Matilde de Solís-Beaumont y Martínez-Camposįernando Juan Fitz-James Stuart y de Solís, 17th Duke of Huéscar, GE (born 14 September 1990), is a Spanish aristocrat. … Once you work at it and achieve it, it’s so satisfying.Carlos Fitz-James Stuart, 19th Duke of Alba “It’s such a hard activity, but it’s also so rewarding. “It’s such a difficult thing to do,” she says. Solis says she loves everything about ballet. It’s important to get all the nutrients you need.” You need food to build muscle and have energy. While we might think of ballerinas as people who eat very little, that’s not the case, she says. Good training to strengthen her body is important, as well as diet. “You have to have strength and everything you need to be able to do that. “You have to have a good foundation to start pointe,” she says. It took some time to get comfortable with pointe, which she started when she was 12. In two weeks, she’ll be able to start dancing in ballet flats, and in three weeks, she hopes to be back in pointe shoes. She’s in Austin recovering from foot surgery. Her favorite things to perform are jumps. She’s been told to be who she is, and there are people like her who are diverse and successful. “It’s amazing, but it can be difficult to know that’s how it is now.”

“You can tell that a lot of companies are trying to make their corps more diverse,” she says. At her school, she says, about 35 percent of the students are not white. Her father is from Belize, and her mother is multiracial, including European and African-American. If she is accepted into a company, she plans to take online college courses while dancing.
#Matilde solis professional
“It’s tough, for sure,” she says of the process to become a professional ballerina. When she’s 18, she can audition for an apprenticeship with a company for a year, and if that goes well, she will be asked to join that company’s corps or she’ll have to find another spot in a different company or head to college.

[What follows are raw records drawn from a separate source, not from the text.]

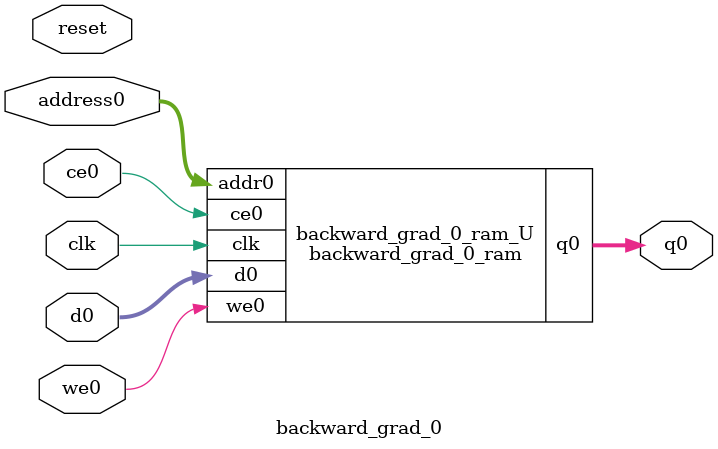
<source format=v>
`timescale 1 ns / 1 ps
module backward_grad_0_ram (addr0, ce0, d0, we0, q0,  clk);

parameter DWIDTH = 32;
parameter AWIDTH = 10;
parameter MEM_SIZE = 576;

input[AWIDTH-1:0] addr0;
input ce0;
input[DWIDTH-1:0] d0;
input we0;
output reg[DWIDTH-1:0] q0;
input clk;

(* ram_style = "block" *)reg [DWIDTH-1:0] ram[0:MEM_SIZE-1];




always @(posedge clk)  
begin 
    if (ce0) 
    begin
        if (we0) 
        begin 
            ram[addr0] <= d0; 
        end 
        q0 <= ram[addr0];
    end
end


endmodule

`timescale 1 ns / 1 ps
module backward_grad_0(
    reset,
    clk,
    address0,
    ce0,
    we0,
    d0,
    q0);

parameter DataWidth = 32'd32;
parameter AddressRange = 32'd576;
parameter AddressWidth = 32'd10;
input reset;
input clk;
input[AddressWidth - 1:0] address0;
input ce0;
input we0;
input[DataWidth - 1:0] d0;
output[DataWidth - 1:0] q0;



backward_grad_0_ram backward_grad_0_ram_U(
    .clk( clk ),
    .addr0( address0 ),
    .ce0( ce0 ),
    .we0( we0 ),
    .d0( d0 ),
    .q0( q0 ));

endmodule


</source>
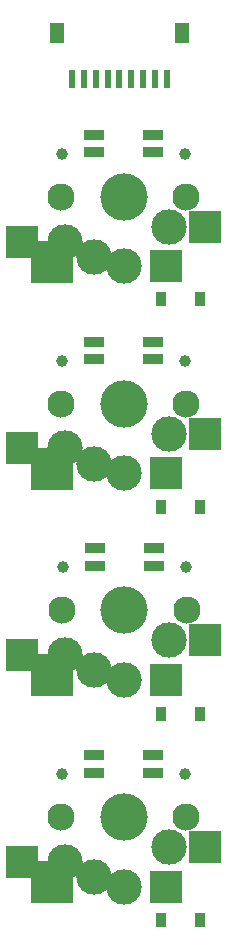
<source format=gbs>
%TF.GenerationSoftware,KiCad,Pcbnew,7.0.5-7.0.5~ubuntu22.04.1*%
%TF.CreationDate,2023-06-01T20:12:10-07:00*%
%TF.ProjectId,KeysOnRails,4b657973-4f6e-4526-9169-6c732e6b6963,rev?*%
%TF.SameCoordinates,Original*%
%TF.FileFunction,Soldermask,Bot*%
%TF.FilePolarity,Negative*%
%FSLAX46Y46*%
G04 Gerber Fmt 4.6, Leading zero omitted, Abs format (unit mm)*
G04 Created by KiCad (PCBNEW 7.0.5-7.0.5~ubuntu22.04.1) date 2023-06-01 20:12:10*
%MOMM*%
%LPD*%
G01*
G04 APERTURE LIST*
G04 Aperture macros list*
%AMRoundRect*
0 Rectangle with rounded corners*
0 $1 Rounding radius*
0 $2 $3 $4 $5 $6 $7 $8 $9 X,Y pos of 4 corners*
0 Add a 4 corners polygon primitive as box body*
4,1,4,$2,$3,$4,$5,$6,$7,$8,$9,$2,$3,0*
0 Add four circle primitives for the rounded corners*
1,1,$1+$1,$2,$3*
1,1,$1+$1,$4,$5*
1,1,$1+$1,$6,$7*
1,1,$1+$1,$8,$9*
0 Add four rect primitives between the rounded corners*
20,1,$1+$1,$2,$3,$4,$5,0*
20,1,$1+$1,$4,$5,$6,$7,0*
20,1,$1+$1,$6,$7,$8,$9,0*
20,1,$1+$1,$8,$9,$2,$3,0*%
G04 Aperture macros list end*
%ADD10R,0.600000X1.550000*%
%ADD11R,1.200000X1.800000*%
%ADD12C,2.300000*%
%ADD13C,1.000000*%
%ADD14C,3.000000*%
%ADD15C,4.000000*%
%ADD16R,1.803400X0.812800*%
%ADD17RoundRect,0.063500X-1.300000X-1.300000X1.300000X-1.300000X1.300000X1.300000X-1.300000X1.300000X0*%
%ADD18RoundRect,0.063500X-1.750000X-1.750000X1.750000X-1.750000X1.750000X1.750000X-1.750000X1.750000X0*%
%ADD19R,0.900000X1.200000*%
G04 APERTURE END LIST*
D10*
%TO.C,J1*%
X44080000Y-36755000D03*
D11*
X42780000Y-32880000D03*
X53380000Y-32880000D03*
D10*
X45080000Y-36755000D03*
X46080000Y-36755000D03*
X47080000Y-36755000D03*
X48080000Y-36755000D03*
X49080000Y-36755000D03*
X50080000Y-36755000D03*
X51080000Y-36755000D03*
X52080000Y-36755000D03*
%TD*%
D12*
%TO.C,SW2*%
X43130000Y-64246500D03*
D13*
X43210000Y-60630700D03*
D14*
X43430000Y-68046500D03*
X45890000Y-69326500D03*
D15*
X48430000Y-64246500D03*
D14*
X48430000Y-70146500D03*
X52240000Y-66786500D03*
D13*
X53650000Y-60630700D03*
D12*
X53730000Y-64246500D03*
D16*
X50931900Y-59001400D03*
D17*
X39790000Y-68046500D03*
X51990000Y-70146500D03*
D16*
X45928100Y-59001400D03*
X50931900Y-60500000D03*
X45928100Y-60500000D03*
D18*
X42340000Y-69761500D03*
D17*
X55290000Y-66786500D03*
%TD*%
D12*
%TO.C,SW1*%
X43130000Y-46738000D03*
D13*
X43210000Y-43122200D03*
D14*
X43430000Y-50538000D03*
X45890000Y-51818000D03*
D15*
X48430000Y-46738000D03*
D14*
X48430000Y-52638000D03*
X52240000Y-49278000D03*
D13*
X53650000Y-43122200D03*
D12*
X53730000Y-46738000D03*
D16*
X50931900Y-41492900D03*
D17*
X39790000Y-50538000D03*
X51990000Y-52638000D03*
D16*
X45928100Y-41492900D03*
X50931900Y-42991500D03*
X45928100Y-42991500D03*
D18*
X42340000Y-52253000D03*
D17*
X55290000Y-49278000D03*
%TD*%
D12*
%TO.C,SW3*%
X43198100Y-81745100D03*
D13*
X43278100Y-78129300D03*
D14*
X43498100Y-85545100D03*
X45958100Y-86825100D03*
D15*
X48498100Y-81745100D03*
D14*
X48498100Y-87645100D03*
X52308100Y-84285100D03*
D13*
X53718100Y-78129300D03*
D12*
X53798100Y-81745100D03*
D16*
X51000000Y-76500000D03*
D17*
X39858100Y-85545100D03*
X52058100Y-87645100D03*
D16*
X45996200Y-76500000D03*
X51000000Y-77998600D03*
X45996200Y-77998600D03*
D18*
X42408100Y-87260100D03*
D17*
X55358100Y-84285100D03*
%TD*%
D12*
%TO.C,SW4*%
X43130000Y-99245100D03*
D13*
X43210000Y-95629300D03*
D14*
X43430000Y-103045100D03*
X45890000Y-104325100D03*
D15*
X48430000Y-99245100D03*
D14*
X48430000Y-105145100D03*
X52240000Y-101785100D03*
D13*
X53650000Y-95629300D03*
D12*
X53730000Y-99245100D03*
D16*
X50931900Y-94000000D03*
D17*
X39790000Y-103045100D03*
X51990000Y-105145100D03*
D16*
X45928100Y-94000000D03*
X50931900Y-95498600D03*
X45928100Y-95498600D03*
D18*
X42340000Y-104760100D03*
D17*
X55290000Y-101785100D03*
%TD*%
D19*
%TO.C,D2*%
X54870000Y-73000000D03*
X51570000Y-73000000D03*
%TD*%
%TO.C,D4*%
X54900000Y-108000000D03*
X51600000Y-108000000D03*
%TD*%
%TO.C,D1*%
X54870000Y-55410000D03*
X51570000Y-55410000D03*
%TD*%
%TO.C,D3*%
X54870000Y-90500000D03*
X51570000Y-90500000D03*
%TD*%
M02*

</source>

She also takes Pilates classes to strengthen her body. Now she lives in the dormitory, takes two or three 90-minute ballet classes a day and does online academic work in between. “It’s weird, but I’ve definitely grown accustomed to not having my parents around,” she says. Leaving home meant that her parents - her mother is a lawyer and her father owns a juice store in Belize - couldn’t follow her.

“I knew I needed to step up the ladder,” she says. She knew she needed to take that next step and go to places where she could train for a career. “There’s more that I could have been doing elsewhere.” “For me, I felt like I had reached a point where I wasn’t improving as much as I wanted to,” she says. It was a tough decision to leave Austin and her family, including twin sister Isabella, also a dancer. “I thought it looked really good at first, but I didn’t know what to expect,” she says. “Kid Stew” interviewed her when she was still in Miami. She left home in February 2017 to first train at the Miami City Ballet School, and then last summer found her way to the School of American Ballet.Įven though she’s used to watching herself in the mirror when she dances, it was weird to see herself on television, she says. Solis now is studying ballet as a student at the School of American Ballet in New York City. Her episode premiered earlier this month and will re-air June 30. The Austin teen recently was featured on the new PBS Kids show “Kid Stew,” which is about kids, for kids and made by kids. Matilda Solis, 15, started dancing with Ballet Austin when she was 9.